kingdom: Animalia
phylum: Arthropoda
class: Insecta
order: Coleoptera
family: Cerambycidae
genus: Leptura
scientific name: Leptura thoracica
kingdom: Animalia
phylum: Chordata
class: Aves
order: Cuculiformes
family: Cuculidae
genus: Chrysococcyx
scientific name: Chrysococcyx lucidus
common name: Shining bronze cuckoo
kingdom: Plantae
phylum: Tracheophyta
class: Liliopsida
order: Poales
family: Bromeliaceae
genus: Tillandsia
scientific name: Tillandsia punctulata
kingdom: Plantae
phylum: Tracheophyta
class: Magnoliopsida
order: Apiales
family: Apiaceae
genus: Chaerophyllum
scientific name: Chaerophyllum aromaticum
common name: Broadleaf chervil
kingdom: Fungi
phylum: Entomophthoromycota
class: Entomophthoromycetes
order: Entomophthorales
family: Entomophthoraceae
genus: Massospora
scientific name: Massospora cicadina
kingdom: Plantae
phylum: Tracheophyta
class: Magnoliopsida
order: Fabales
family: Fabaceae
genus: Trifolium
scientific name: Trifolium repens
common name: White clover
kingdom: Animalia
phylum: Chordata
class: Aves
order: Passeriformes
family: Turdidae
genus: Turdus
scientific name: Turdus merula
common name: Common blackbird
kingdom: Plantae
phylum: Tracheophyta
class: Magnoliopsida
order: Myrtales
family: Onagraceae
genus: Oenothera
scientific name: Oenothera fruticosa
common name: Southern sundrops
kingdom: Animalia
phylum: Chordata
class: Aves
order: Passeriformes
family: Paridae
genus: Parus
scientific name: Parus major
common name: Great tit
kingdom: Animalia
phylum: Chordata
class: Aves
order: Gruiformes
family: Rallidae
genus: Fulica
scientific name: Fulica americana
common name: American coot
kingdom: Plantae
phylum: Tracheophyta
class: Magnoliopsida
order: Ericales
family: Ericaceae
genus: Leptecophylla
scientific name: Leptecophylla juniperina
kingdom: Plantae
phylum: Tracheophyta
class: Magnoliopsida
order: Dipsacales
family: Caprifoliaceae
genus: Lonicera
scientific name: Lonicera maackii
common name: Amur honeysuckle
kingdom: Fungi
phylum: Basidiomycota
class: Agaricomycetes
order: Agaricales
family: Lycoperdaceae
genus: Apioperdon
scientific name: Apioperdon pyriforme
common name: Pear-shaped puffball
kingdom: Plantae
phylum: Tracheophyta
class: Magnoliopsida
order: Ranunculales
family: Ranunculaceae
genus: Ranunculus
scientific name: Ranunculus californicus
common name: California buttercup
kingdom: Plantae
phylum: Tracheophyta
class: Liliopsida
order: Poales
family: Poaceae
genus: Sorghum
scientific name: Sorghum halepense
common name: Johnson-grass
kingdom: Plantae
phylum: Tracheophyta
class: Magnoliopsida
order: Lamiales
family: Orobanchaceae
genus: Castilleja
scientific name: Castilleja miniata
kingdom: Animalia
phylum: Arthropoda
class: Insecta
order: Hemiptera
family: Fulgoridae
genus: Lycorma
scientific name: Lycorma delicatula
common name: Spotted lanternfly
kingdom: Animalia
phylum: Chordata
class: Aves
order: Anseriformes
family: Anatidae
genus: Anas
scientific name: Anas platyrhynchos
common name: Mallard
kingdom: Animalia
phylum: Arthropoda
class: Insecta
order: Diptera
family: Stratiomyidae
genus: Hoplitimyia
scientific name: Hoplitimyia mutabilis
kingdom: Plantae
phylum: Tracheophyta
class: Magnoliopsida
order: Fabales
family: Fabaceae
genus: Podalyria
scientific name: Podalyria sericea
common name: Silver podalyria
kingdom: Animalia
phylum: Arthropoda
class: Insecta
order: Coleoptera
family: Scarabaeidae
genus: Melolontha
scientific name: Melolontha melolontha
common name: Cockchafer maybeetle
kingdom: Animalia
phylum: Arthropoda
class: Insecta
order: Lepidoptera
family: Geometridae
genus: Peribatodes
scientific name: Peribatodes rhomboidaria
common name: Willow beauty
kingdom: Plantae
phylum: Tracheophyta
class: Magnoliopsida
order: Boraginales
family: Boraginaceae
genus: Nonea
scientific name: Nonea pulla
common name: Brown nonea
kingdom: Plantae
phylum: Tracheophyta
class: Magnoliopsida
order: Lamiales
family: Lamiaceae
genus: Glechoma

-*-*-

YOUR INSTRUCTIONS
Print every line of the material above without changing a single word, letter, or punctuation mark.

EXERCISE RESPONSE
kingdom: Animalia
phylum: Arthropoda
class: Insecta
order: Coleoptera
family: Cerambycidae
genus: Leptura
scientific name: Leptura thoracica
kingdom: Animalia
phylum: Chordata
class: Aves
order: Cuculiformes
family: Cuculidae
genus: Chrysococcyx
scientific name: Chrysococcyx lucidus
common name: Shining bronze cuckoo
kingdom: Plantae
phylum: Tracheophyta
class: Liliopsida
order: Poales
family: Bromeliaceae
genus: Tillandsia
scientific name: Tillandsia punctulata
kingdom: Plantae
phylum: Tracheophyta
class: Magnoliopsida
order: Apiales
family: Apiaceae
genus: Chaerophyllum
scientific name: Chaerophyllum aromaticum
common name: Broadleaf chervil
kingdom: Fungi
phylum: Entomophthoromycota
class: Entomophthoromycetes
order: Entomophthorales
family: Entomophthoraceae
genus: Massospora
scientific name: Massospora cicadina
kingdom: Plantae
phylum: Tracheophyta
class: Magnoliopsida
order: Fabales
family: Fabaceae
genus: Trifolium
scientific name: Trifolium repens
common name: White clover
kingdom: Animalia
phylum: Chordata
class: Aves
order: Passeriformes
family: Turdidae
genus: Turdus
scientific name: Turdus merula
common name: Common blackbird
kingdom: Plantae
phylum: Tracheophyta
class: Magnoliopsida
order: Myrtales
family: Onagraceae
genus: Oenothera
scientific name: Oenothera fruticosa
common name: Southern sundrops
kingdom: Animalia
phylum: Chordata
class: Aves
order: Passeriformes
family: Paridae
genus: Parus
scientific name: Parus major
common name: Great tit
kingdom: Animalia
phylum: Chordata
class: Aves
order: Gruiformes
family: Rallidae
genus: Fulica
scientific name: Fulica americana
common name: American coot
kingdom: Plantae
phylum: Tracheophyta
class: Magnoliopsida
order: Ericales
family: Ericaceae
genus: Leptecophylla
scientific name: Leptecophylla juniperina
kingdom: Plantae
phylum: Tracheophyta
class: Magnoliopsida
order: Dipsacales
family: Caprifoliaceae
genus: Lonicera
scientific name: Lonicera maackii
common name: Amur honeysuckle
kingdom: Fungi
phylum: Basidiomycota
class: Agaricomycetes
order: Agaricales
family: Lycoperdaceae
genus: Apioperdon
scientific name: Apioperdon pyriforme
common name: Pear-shaped puffball
kingdom: Plantae
phylum: Tracheophyta
class: Magnoliopsida
order: Ranunculales
family: Ranunculaceae
genus: Ranunculus
scientific name: Ranunculus californicus
common name: California buttercup
kingdom: Plantae
phylum: Tracheophyta
class: Liliopsida
order: Poales
family: Poaceae
genus: Sorghum
scientific name: Sorghum halepense
common name: Johnson-grass
kingdom: Plantae
phylum: Tracheophyta
class: Magnoliopsida
order: Lamiales
family: Orobanchaceae
genus: Castilleja
scientific name: Castilleja miniata
kingdom: Animalia
phylum: Arthropoda
class: Insecta
order: Hemiptera
family: Fulgoridae
genus: Lycorma
scientific name: Lycorma delicatula
common name: Spotted lanternfly
kingdom: Animalia
phylum: Chordata
class: Aves
order: Anseriformes
family: Anatidae
genus: Anas
scientific name: Anas platyrhynchos
common name: Mallard
kingdom: Animalia
phylum: Arthropoda
class: Insecta
order: Diptera
family: Stratiomyidae
genus: Hoplitimyia
scientific name: Hoplitimyia mutabilis
kingdom: Plantae
phylum: Tracheophyta
class: Magnoliopsida
order: Fabales
family: Fabaceae
genus: Podalyria
scientific name: Podalyria sericea
common name: Silver podalyria
kingdom: Animalia
phylum: Arthropoda
class: Insecta
order: Coleoptera
family: Scarabaeidae
genus: Melolontha
scientific name: Melolontha melolontha
common name: Cockchafer maybeetle
kingdom: Animalia
phylum: Arthropoda
class: Insecta
order: Lepidoptera
family: Geometridae
genus: Peribatodes
scientific name: Peribatodes rhomboidaria
common name: Willow beauty
kingdom: Plantae
phylum: Tracheophyta
class: Magnoliopsida
order: Boraginales
family: Boraginaceae
genus: Nonea
scientific name: Nonea pulla
common name: Brown nonea
kingdom: Plantae
phylum: Tracheophyta
class: Magnoliopsida
order: Lamiales
family: Lamiaceae
genus: Glechoma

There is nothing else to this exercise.